Existing research on international migration shows vast methodological, case definition, and comparison-group differences across studies, which pose obstacles to drawing reliable parallels. Many assessments of depressive and anxiety symptoms/disorders are self-reports rather than based on diagnostic interviews, and the characterizations of immigrants (for example, as refugees or economic immigrants) and definitions of groups (such as immigrants and ethnic minorities) are not always clearly delineated.
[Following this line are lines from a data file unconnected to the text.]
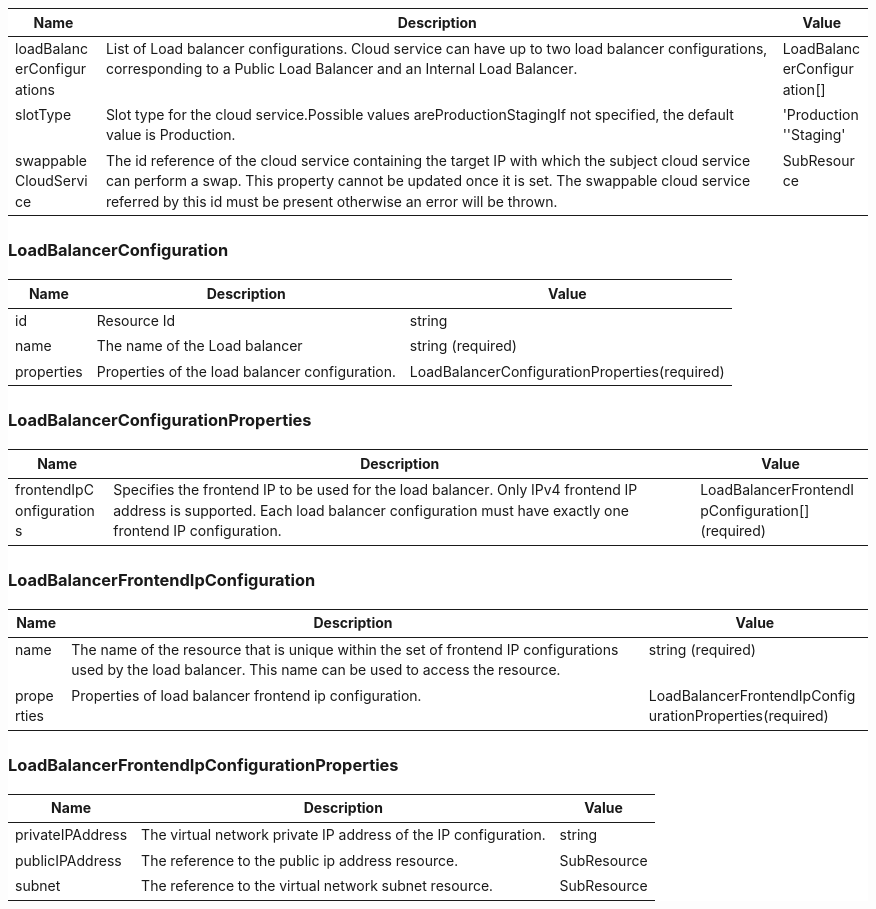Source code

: | Name | Description | Value |
|-|-|-|
| loadBalancerConfigurations | List of Load balancer configurations. Cloud service can have up to two load balancer configurations, corresponding to a Public Load Balancer and an Internal Load Balancer. | LoadBalancerConfiguration[] |
| slotType | Slot type for the cloud service.Possible values areProductionStagingIf not specified, the default value is Production. | 'Production''Staging' |
| swappableCloudService | The id reference of the cloud service containing the target IP with which the subject cloud service can perform a swap. This property cannot be updated once it is set. The swappable cloud service referred by this id must be present otherwise an error will be thrown. | SubResource |


### LoadBalancerConfiguration

| Name | Description | Value |
|-|-|-|
| id | Resource Id | string |
| name | The name of the Load balancer | string (required) |
| properties | Properties of the load balancer configuration. | LoadBalancerConfigurationProperties(required) |


### LoadBalancerConfigurationProperties

| Name | Description | Value |
|-|-|-|
| frontendIpConfigurations | Specifies the frontend IP to be used for the load balancer. Only IPv4 frontend IP address is supported. Each load balancer configuration must have exactly one frontend IP configuration. | LoadBalancerFrontendIpConfiguration[] (required) |


### LoadBalancerFrontendIpConfiguration

| Name | Description | Value |
|-|-|-|
| name | The name of the resource that is unique within the set of frontend IP configurations used by the load balancer. This name can be used to access the resource. | string (required) |
| properties | Properties of load balancer frontend ip configuration. | LoadBalancerFrontendIpConfigurationProperties(required) |


### LoadBalancerFrontendIpConfigurationProperties

| Name | Description | Value |
|-|-|-|
| privateIPAddress | The virtual network private IP address of the IP configuration. | string |
| publicIPAddress | The reference to the public ip address resource. | SubResource |
| subnet | The reference to the virtual network subnet resource. | SubResource |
The same holds for comparison groups, as studies variably use second-generation immigrants of the same ethnicity, representative samples of the native population, or the general population of the country of origin. The development of further large-scale, methodologically rigorous epidemiological studies that allow regional and global comparisons of immigrants’ mental health should thus be of high priority.

This urban population-based cohort study of first-generation Peruvian immigrants and Chilean-born non-immigrants provides novel prevalence estimates from an understudied geographical region, where the acculturation process for the immigrant sample was shaped by high levels of cultural contiguity at the linguistic, religious, and ethnic level. We included a wide range of sociodemographic, economic, psychosocial, and migration-specific variables as potential predictors of higher risk of adverse mental health outcomes as measured with the CIS-R. We aimed to address common methodological issues with the use of well-validated instruments and a standardized clinical diagnostic tool (assessing depressive disorder, OCD, GAD, phobia, agoraphobia, panic disorder, and any CMD) that has previously been validated in the local population. Nevertheless, shortcomings of the study include the relatively low response rate (61.1%) compared with those reported in previous Chilean studies (90% in the Santiago Mental Disorders Survey [36]; 87.4% in Chile Psychiatric Prevalence Study [100]), the lack of data on selectiveness of participation by immigrants status, as well as its purely cross-sectional nature. The study's immigrant sample provides important evidence of the Latin American context, where immigration often takes place across neighboring and culturally similar countries; however, the data collection was carried out in 2011, and Chile has since seen drastic increases in the number of immigrants of both Peruvian and other nationalities (immigrants comprised 1.8% of the total population in 2010 and 4.4% in 2017 [34, 101]. Therefore, the generalization of our results to immigrant groups in divergent conditions remains limited. Specifically, this highlights the need for further research into sociodemographic differences such as prevalence estimates in immigrants with lower vs. higher educational level. More generally, academic studies would benefit from using longitudinal approaches to further understand the prevalence and severity of CMD over time (and potential causal mechanisms) for different immigrant subgroups. In the context of unprecedented levels of migration, local governments are also called upon to expand the monitoring of immigrant mental health by including relevant measures in health and social surveys.

Conclusion

Our study has showed a mental health advantage for Peruvian immigrants compared with Chilean non-immigrants only in estimates of non-specific CMD and preliminary regression models, thus providing limited evidence for a healthy immigrant effect. Amongst the pressing need for increased mental health service provision for CMD among both immigrants and non-immigrants, our findings specifically support a prioritization of resources towards potential protective factors, such as psychosocial interventions that strengthen individuals’ sense of coherence. Critically, and supported by strong associations between debt and discrimination, and higher risk of CMD in our study, any healthy immigrant effect may also be diluted, abolished, or reversed by the intersection with socioeconomic and psychosocial factors. This complexity must be considered in efforts by academic, financial and health organizations, and governments to support specific immigrant populations’ mental health.